Indexes continued to slide on Wednesday after a miss from Target and Fed minutes revealed that policymakers were concerned about higher inflation. Technical damage grew with the SPY, QQQ, and IWM failing below their 50-day averages and the VIX-X confirmed its lower high following though. However, the T2122 is signaling a short-term oversold condition suggesting a relief rally could occur at any time if the pending data can give the bulls some encouragement. Today we have several notable earnings reports with Wal-Mart leading the way this morning fullered shortly after with numbers on Jobless Claims and the Philly Fed MFG.

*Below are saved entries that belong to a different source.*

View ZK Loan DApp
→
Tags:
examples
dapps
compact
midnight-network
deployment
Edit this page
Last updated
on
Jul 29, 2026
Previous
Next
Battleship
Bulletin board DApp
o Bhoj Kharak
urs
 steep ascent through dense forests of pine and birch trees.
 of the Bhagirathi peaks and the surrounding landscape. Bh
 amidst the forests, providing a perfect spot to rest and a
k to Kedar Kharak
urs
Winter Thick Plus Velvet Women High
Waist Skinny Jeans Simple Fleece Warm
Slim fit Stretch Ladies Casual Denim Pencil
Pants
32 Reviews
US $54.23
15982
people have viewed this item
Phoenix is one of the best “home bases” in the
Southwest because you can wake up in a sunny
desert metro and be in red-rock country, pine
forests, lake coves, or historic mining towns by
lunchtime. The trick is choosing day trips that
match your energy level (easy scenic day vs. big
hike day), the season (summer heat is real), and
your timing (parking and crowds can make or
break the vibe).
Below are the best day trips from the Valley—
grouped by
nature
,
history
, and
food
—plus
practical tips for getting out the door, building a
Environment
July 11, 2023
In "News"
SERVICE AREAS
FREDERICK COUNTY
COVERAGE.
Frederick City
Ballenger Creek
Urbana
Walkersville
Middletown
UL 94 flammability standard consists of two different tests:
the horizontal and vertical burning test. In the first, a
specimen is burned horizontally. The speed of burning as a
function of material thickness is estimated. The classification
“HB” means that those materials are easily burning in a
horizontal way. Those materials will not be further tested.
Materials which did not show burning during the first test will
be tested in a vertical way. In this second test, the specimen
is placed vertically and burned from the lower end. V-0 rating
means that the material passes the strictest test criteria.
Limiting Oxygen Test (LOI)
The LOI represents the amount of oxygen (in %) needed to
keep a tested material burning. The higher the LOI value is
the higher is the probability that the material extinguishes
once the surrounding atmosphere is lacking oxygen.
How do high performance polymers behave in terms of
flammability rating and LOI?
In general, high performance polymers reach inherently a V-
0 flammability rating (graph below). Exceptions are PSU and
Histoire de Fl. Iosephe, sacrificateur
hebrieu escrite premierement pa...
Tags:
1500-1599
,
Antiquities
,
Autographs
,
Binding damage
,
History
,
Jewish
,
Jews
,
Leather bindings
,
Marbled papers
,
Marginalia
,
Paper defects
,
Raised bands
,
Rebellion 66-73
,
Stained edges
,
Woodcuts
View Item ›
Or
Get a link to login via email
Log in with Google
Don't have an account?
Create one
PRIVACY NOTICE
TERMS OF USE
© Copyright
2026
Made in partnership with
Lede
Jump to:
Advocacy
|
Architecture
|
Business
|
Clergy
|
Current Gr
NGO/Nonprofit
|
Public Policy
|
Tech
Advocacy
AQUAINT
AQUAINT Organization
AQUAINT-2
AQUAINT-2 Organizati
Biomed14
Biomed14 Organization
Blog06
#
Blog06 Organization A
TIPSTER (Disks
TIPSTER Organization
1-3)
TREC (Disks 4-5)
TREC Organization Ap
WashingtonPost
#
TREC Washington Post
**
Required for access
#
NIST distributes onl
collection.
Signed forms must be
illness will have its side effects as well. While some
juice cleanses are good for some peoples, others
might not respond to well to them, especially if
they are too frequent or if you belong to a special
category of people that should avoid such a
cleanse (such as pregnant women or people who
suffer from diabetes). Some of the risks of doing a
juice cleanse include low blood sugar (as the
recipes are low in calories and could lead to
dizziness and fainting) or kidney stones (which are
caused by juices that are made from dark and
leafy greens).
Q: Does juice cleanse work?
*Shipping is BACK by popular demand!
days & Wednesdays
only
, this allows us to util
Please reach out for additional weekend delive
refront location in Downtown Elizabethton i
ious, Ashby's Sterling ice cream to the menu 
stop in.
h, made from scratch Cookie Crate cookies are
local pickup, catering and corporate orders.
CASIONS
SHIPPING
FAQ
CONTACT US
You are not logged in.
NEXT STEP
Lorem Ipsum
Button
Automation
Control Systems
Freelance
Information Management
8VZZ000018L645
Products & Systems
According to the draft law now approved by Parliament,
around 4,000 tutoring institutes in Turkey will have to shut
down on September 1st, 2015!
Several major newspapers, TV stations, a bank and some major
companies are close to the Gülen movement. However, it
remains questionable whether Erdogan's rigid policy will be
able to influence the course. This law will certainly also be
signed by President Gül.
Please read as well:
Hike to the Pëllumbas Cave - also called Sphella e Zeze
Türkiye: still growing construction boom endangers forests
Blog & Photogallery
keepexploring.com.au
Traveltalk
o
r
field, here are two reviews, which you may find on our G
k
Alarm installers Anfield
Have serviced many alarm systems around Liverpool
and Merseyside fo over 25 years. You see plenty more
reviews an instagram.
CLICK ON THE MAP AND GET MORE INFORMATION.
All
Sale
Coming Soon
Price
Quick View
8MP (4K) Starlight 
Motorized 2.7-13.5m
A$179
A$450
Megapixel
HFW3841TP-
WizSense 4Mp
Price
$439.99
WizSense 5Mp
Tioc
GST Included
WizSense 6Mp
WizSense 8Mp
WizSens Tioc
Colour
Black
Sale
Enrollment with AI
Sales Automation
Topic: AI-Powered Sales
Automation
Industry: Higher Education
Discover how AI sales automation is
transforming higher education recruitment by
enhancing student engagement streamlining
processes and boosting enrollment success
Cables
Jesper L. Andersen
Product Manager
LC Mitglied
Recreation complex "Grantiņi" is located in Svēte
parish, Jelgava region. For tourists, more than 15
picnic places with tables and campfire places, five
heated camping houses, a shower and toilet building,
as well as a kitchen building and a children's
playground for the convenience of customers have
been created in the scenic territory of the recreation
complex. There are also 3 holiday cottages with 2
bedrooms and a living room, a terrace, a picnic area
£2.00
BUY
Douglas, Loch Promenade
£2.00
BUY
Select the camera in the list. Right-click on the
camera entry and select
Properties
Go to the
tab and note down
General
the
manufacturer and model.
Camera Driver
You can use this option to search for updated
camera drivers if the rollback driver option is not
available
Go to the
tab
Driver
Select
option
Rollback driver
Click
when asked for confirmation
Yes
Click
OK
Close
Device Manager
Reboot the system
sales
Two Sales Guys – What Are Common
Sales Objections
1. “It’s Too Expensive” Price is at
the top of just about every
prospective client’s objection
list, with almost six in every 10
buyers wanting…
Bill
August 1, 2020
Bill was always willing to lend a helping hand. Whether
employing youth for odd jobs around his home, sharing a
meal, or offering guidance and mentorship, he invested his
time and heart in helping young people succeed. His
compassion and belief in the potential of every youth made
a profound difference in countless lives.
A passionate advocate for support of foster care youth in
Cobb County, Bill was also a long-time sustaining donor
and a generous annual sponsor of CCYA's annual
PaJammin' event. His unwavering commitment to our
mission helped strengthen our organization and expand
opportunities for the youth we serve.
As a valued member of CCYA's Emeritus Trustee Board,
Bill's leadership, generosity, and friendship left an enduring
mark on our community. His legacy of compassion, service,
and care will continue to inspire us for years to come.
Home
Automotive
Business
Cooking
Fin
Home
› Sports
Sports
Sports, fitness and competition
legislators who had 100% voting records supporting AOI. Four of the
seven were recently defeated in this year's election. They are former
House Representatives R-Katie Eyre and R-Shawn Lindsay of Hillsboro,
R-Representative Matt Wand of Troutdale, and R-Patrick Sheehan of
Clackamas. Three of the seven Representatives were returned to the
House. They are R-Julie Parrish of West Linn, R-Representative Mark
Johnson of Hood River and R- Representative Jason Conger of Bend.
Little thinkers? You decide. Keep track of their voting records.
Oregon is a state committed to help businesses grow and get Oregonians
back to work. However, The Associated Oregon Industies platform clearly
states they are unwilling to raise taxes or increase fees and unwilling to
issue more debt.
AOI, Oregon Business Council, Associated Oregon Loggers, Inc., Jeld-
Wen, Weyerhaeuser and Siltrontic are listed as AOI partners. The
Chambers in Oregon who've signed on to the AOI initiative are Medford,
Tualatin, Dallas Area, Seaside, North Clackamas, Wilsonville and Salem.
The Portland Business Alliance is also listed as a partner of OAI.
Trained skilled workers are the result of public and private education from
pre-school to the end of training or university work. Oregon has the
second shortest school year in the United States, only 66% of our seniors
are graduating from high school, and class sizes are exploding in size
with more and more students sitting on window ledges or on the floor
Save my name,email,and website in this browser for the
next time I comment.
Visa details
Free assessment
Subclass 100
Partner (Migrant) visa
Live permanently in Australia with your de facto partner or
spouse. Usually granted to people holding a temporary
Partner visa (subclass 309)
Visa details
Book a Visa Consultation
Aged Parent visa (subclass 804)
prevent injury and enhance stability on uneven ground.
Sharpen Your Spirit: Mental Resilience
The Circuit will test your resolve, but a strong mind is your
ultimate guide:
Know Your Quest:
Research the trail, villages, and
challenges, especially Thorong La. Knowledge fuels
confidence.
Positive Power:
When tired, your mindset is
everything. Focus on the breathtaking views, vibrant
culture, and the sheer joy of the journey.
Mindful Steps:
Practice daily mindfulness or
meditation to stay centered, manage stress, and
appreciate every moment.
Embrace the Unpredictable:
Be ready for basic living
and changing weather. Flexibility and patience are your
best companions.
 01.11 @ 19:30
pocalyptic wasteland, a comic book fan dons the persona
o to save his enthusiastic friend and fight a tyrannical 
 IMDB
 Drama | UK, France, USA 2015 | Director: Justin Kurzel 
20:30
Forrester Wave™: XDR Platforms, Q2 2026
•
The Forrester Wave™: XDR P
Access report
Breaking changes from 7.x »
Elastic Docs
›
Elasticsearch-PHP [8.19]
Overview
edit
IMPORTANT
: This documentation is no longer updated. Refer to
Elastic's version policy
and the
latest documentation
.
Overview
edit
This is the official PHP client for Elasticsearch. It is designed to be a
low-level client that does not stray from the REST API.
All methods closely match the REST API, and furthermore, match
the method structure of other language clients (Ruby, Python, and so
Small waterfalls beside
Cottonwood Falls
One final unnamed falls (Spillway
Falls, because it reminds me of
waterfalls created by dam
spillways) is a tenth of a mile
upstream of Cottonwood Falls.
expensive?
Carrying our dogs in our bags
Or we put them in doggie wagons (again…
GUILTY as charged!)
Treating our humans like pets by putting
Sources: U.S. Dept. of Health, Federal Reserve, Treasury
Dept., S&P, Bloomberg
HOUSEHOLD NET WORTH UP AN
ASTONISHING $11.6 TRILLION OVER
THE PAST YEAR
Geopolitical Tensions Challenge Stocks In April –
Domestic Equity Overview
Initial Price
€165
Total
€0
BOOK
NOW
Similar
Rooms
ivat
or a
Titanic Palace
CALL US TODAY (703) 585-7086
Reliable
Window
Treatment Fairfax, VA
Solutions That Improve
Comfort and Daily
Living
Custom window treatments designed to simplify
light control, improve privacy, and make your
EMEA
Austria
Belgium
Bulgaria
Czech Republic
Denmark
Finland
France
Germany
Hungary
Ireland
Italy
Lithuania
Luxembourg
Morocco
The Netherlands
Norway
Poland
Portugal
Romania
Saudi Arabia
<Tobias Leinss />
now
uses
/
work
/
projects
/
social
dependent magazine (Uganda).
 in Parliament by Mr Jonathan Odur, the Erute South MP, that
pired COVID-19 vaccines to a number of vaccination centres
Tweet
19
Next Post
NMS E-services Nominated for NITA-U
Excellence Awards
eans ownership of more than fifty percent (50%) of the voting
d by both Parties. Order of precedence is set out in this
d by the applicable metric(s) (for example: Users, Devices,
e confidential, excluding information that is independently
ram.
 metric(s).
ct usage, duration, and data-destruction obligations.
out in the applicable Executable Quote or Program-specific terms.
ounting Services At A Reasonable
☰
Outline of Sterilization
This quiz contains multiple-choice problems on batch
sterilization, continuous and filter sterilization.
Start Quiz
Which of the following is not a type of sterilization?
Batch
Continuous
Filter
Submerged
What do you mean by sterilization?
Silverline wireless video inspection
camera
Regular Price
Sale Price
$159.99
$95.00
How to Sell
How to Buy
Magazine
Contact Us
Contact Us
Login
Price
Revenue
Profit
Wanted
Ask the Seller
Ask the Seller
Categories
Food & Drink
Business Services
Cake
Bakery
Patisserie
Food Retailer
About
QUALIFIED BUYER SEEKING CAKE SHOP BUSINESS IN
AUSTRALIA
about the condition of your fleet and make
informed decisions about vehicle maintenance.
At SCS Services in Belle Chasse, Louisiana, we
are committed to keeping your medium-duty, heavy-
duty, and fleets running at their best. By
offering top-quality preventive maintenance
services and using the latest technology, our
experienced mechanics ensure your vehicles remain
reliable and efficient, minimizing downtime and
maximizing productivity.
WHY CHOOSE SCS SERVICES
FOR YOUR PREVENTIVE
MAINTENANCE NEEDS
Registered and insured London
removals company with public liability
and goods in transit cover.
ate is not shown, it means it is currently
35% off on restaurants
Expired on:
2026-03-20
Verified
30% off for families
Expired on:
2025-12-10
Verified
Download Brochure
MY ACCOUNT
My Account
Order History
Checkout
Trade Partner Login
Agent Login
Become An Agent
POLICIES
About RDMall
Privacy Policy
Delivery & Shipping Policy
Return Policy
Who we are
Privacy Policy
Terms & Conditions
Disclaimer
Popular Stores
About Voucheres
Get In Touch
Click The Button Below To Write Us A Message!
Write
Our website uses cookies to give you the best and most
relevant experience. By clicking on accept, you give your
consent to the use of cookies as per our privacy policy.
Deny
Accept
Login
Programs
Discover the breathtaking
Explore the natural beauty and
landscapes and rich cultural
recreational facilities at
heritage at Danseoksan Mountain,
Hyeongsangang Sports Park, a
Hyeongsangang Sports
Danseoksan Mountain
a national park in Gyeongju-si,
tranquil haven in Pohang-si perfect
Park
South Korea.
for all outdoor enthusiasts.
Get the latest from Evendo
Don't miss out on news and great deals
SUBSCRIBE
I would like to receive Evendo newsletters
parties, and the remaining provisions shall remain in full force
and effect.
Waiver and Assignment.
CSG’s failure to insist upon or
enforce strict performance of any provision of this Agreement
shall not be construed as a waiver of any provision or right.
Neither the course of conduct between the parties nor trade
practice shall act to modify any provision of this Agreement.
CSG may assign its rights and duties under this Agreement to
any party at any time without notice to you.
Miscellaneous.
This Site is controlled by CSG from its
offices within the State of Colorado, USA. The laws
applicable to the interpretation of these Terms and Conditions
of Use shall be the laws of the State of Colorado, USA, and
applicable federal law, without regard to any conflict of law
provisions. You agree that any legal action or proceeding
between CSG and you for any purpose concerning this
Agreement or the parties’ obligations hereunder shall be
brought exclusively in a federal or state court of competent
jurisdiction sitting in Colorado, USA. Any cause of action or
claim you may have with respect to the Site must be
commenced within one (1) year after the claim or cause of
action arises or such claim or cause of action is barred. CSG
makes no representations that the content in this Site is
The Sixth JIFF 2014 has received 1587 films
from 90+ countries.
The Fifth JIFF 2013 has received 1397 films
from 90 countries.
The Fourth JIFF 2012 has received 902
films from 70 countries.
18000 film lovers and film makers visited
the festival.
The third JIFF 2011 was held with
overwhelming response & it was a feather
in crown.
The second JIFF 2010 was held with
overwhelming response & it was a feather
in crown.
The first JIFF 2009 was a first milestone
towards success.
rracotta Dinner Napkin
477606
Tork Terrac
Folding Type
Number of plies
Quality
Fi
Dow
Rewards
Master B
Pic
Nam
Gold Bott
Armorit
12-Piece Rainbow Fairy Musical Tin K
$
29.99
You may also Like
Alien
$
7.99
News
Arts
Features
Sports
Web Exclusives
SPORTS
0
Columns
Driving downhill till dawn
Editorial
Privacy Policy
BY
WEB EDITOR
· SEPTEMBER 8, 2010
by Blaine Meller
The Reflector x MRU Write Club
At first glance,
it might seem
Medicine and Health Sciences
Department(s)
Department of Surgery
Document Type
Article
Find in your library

Asian markets closed mostly lower overnight as Fed minutes add investor worry about further rate increases. European markets trade mixed and relatively flat in a cautious morning session. With earnings and economic numbers pending the U.S. futures are trying to show confidence in a relief rally beginning but that could fade quickly if the data doesn’t support the hope. Plan for more volatility as uncertainty grows.
Notable reports for Thursday include AMAT, BILI, DOLE, FTCH, KEYS, LITE, ROST, TPR, & WMT.
News & Technicals’
The U.S.-China trade tensions escalated on Wednesday when President Biden signed an executive order to ban American investments in 59 Chinese companies that are allegedly involved in developing advanced technologies for military purposes. The order, which will take effect on August 2, aims to protect the national security and interests of the U.S. and its allies from the threats posed by China’s military-industrial complex. However, China’s Ministry of Commerce expressed its strong opposition to the move and warned that it would take necessary countermeasures to safeguard its legitimate rights and interests. The ministry’s spokesperson also said that China and the U.S. were in close contact on trade issues, but did not confirm the date of a possible visit by U.S. Commerce Secretary Gina Raimondo to Beijing. The spokesperson urged the U.S. to respect the market principles and the rule of law and to stop interfering in China’s internal affairs.
Russia’s central bank surprised the markets on Tuesday by raising its key interest rate to 12% from 8.5%, in an attempt to stop the free fall of the ruble, which has lost more than 40% of its value against the dollar this year. The decision came after sharp criticism from President Putin’s economic advisor, who blamed the bank’s “loose monetary policy” for fueling inflation and weakening the currency. The advisor argued that the bank should focus on stabilizing the exchange rate rather than supporting economic growth, which has been hit hard by Western sanctions and falling oil prices. However, the bank’s governor had previously defended her policy, saying that the main causes of the ruble’s decline were external factors, such as the shrinking trade surplus and the increased demand for foreign currency by Russian companies. She also warned that a higher interest rate could further damage the already fragile economy, which is expected to contract by 4.5% next year.
The stock market continued to slide in August, as the Fed’s minutes from its last meeting revealed that policymakers were concerned about higher inflation. Some investors took this as a sign that the Fed might tighten its monetary policy sooner than expected, but we note that inflation and wage growth have slowed down since the meeting. Global stocks also suffered from fears about China’s slowing economy. On a positive note, U.S. industrial production increased in July for the first time in three months, thanks to a boost in auto production. This suggests that the economy is starting the third quarter on a strong footing. The 10-year Treasury yield climbed to 4.27%, matching its highest level since last October*.